=== Goal of the exercise ===
In your copy of the listing below, reproduce each word exactly and include no pictures.

=== Available records ===
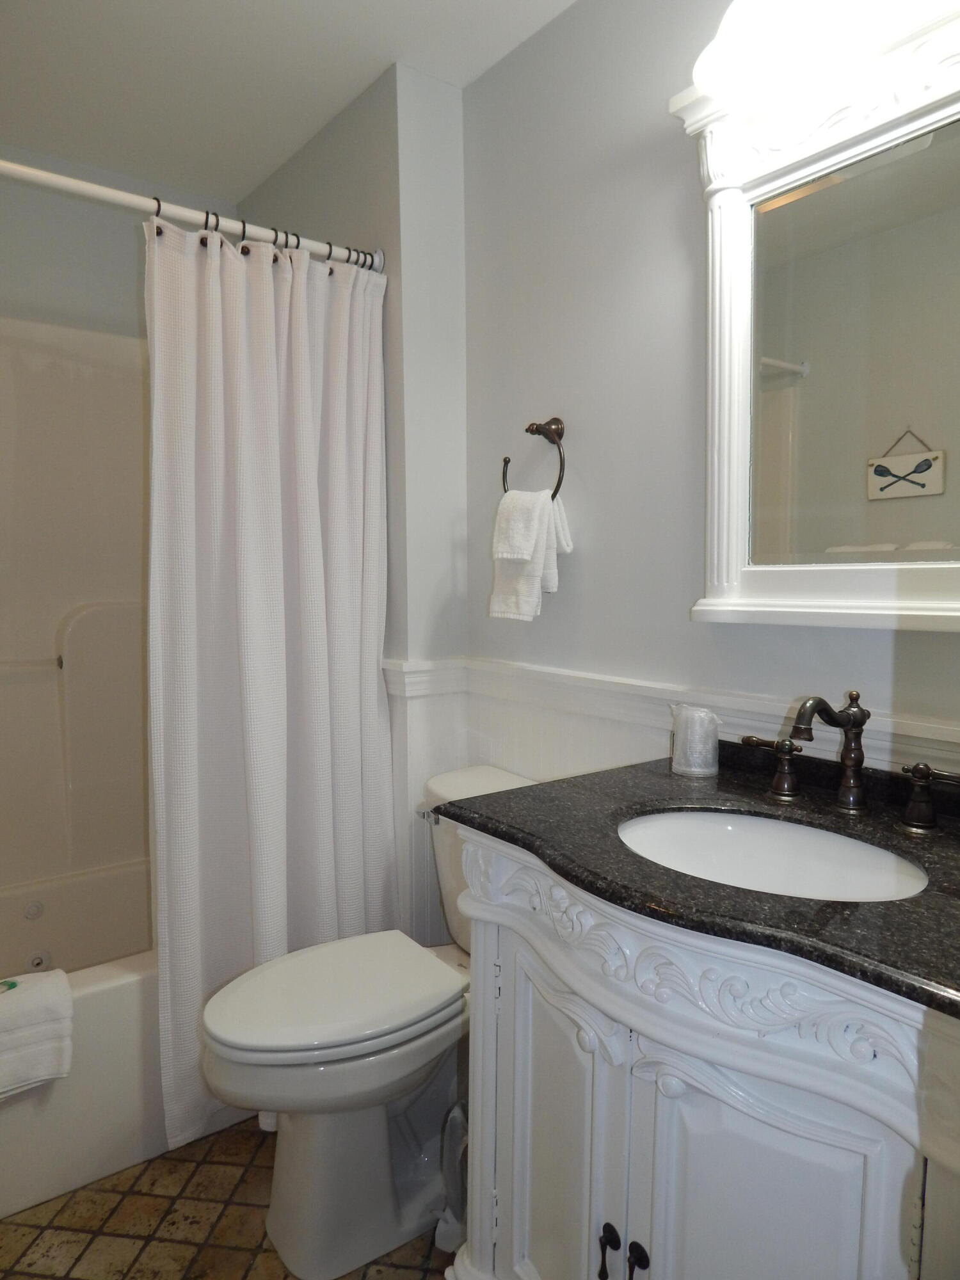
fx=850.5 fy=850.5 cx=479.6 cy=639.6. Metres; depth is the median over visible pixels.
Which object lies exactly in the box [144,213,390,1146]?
shower curtain
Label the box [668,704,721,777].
plastic cup
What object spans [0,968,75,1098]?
bath mat
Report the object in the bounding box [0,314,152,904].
shower surround
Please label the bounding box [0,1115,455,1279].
floor
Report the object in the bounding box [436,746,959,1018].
countertop
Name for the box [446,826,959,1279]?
vanity cabinet
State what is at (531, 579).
hand towel
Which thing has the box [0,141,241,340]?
back wall
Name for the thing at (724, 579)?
mirror
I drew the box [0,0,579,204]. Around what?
ceiling
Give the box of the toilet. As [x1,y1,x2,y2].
[199,761,536,1274]
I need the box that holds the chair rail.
[379,656,959,782]
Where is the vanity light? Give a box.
[689,0,959,114]
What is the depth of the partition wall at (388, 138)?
2.11 m
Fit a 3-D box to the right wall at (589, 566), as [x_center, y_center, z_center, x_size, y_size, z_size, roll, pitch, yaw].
[0.602,-0.092,1.398,0.110,2.419,2.241,-4,6,-37]
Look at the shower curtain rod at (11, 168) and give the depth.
1.74 m
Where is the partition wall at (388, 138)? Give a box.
[240,57,468,940]
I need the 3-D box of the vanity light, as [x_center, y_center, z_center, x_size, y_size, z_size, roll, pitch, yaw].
[0.535,-0.914,1.127,0.244,0.200,0.572,-4,6,-37]
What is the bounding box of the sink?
[615,809,930,902]
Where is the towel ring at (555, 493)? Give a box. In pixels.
[501,417,568,499]
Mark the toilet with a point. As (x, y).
(328, 1144)
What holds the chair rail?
attached to the right wall at (589, 566)
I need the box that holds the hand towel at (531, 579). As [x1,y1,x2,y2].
[488,487,573,622]
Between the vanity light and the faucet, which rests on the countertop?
the faucet
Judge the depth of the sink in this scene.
1.28 m
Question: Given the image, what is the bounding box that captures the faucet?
[742,691,959,837]
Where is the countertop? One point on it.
(531, 789)
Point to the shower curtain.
(344, 834)
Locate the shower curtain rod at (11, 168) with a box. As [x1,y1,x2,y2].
[0,156,384,272]
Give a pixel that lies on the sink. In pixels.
(731, 834)
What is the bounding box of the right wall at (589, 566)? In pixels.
[462,0,959,789]
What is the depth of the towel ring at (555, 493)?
1.83 m
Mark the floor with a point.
(246, 1211)
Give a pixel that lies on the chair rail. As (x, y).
(750, 722)
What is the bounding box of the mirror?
[675,2,959,633]
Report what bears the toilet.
on the floor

=== Final answer ===
fx=850.5 fy=850.5 cx=479.6 cy=639.6. Metres; depth is the median over visible pixels.
Which object lies exactly in the box [144,213,390,1146]?
shower curtain
Label the box [668,704,721,777].
plastic cup
What object spans [0,968,75,1098]?
bath mat
Report the object in the bounding box [0,314,152,904].
shower surround
Please label the bounding box [0,1115,455,1279].
floor
Report the object in the bounding box [436,746,959,1018].
countertop
Name for the box [446,826,959,1279]?
vanity cabinet
State what is at (531, 579).
hand towel
Which thing has the box [0,141,241,340]?
back wall
Name for the thing at (724, 579)?
mirror
I drew the box [0,0,579,204]. Around what?
ceiling
Give the box of the toilet. As [x1,y1,x2,y2].
[199,761,536,1274]
I need the box that holds the chair rail.
[379,656,959,782]
Where is the vanity light? Give a box.
[689,0,959,114]
What is the depth of the partition wall at (388, 138)?
2.11 m
Fit a 3-D box to the right wall at (589, 566), as [x_center, y_center, z_center, x_size, y_size, z_size, roll, pitch, yaw].
[0.602,-0.092,1.398,0.110,2.419,2.241,-4,6,-37]
Look at the shower curtain rod at (11, 168) and give the depth.
1.74 m
Where is the partition wall at (388, 138)? Give a box.
[240,57,468,940]
I need the 3-D box of the vanity light, as [x_center, y_center, z_center, x_size, y_size, z_size, roll, pitch, yaw].
[0.535,-0.914,1.127,0.244,0.200,0.572,-4,6,-37]
What is the bounding box of the sink?
[615,809,930,902]
Where is the towel ring at (555, 493)? Give a box. In pixels.
[501,417,568,499]
Mark the toilet with a point. As (x, y).
(328, 1144)
What holds the chair rail?
attached to the right wall at (589, 566)
I need the box that holds the hand towel at (531, 579). As [x1,y1,x2,y2].
[488,487,573,622]
Between the vanity light and the faucet, which rests on the countertop?
the faucet
Judge the depth of the sink in this scene.
1.28 m
Question: Given the image, what is the bounding box that captures the faucet?
[742,691,959,837]
Where is the countertop? One point on it.
(531, 789)
Point to the shower curtain.
(344, 834)
Locate the shower curtain rod at (11, 168) with a box. As [x1,y1,x2,y2].
[0,156,384,272]
Give a pixel that lies on the sink. In pixels.
(731, 834)
What is the bounding box of the right wall at (589, 566)? In pixels.
[462,0,959,789]
What is the depth of the towel ring at (555, 493)?
1.83 m
Mark the floor with a point.
(246, 1211)
Give a pixel that lies on the chair rail. As (x, y).
(750, 722)
What is the bounding box of the mirror?
[675,2,959,633]
Report what bears the toilet.
on the floor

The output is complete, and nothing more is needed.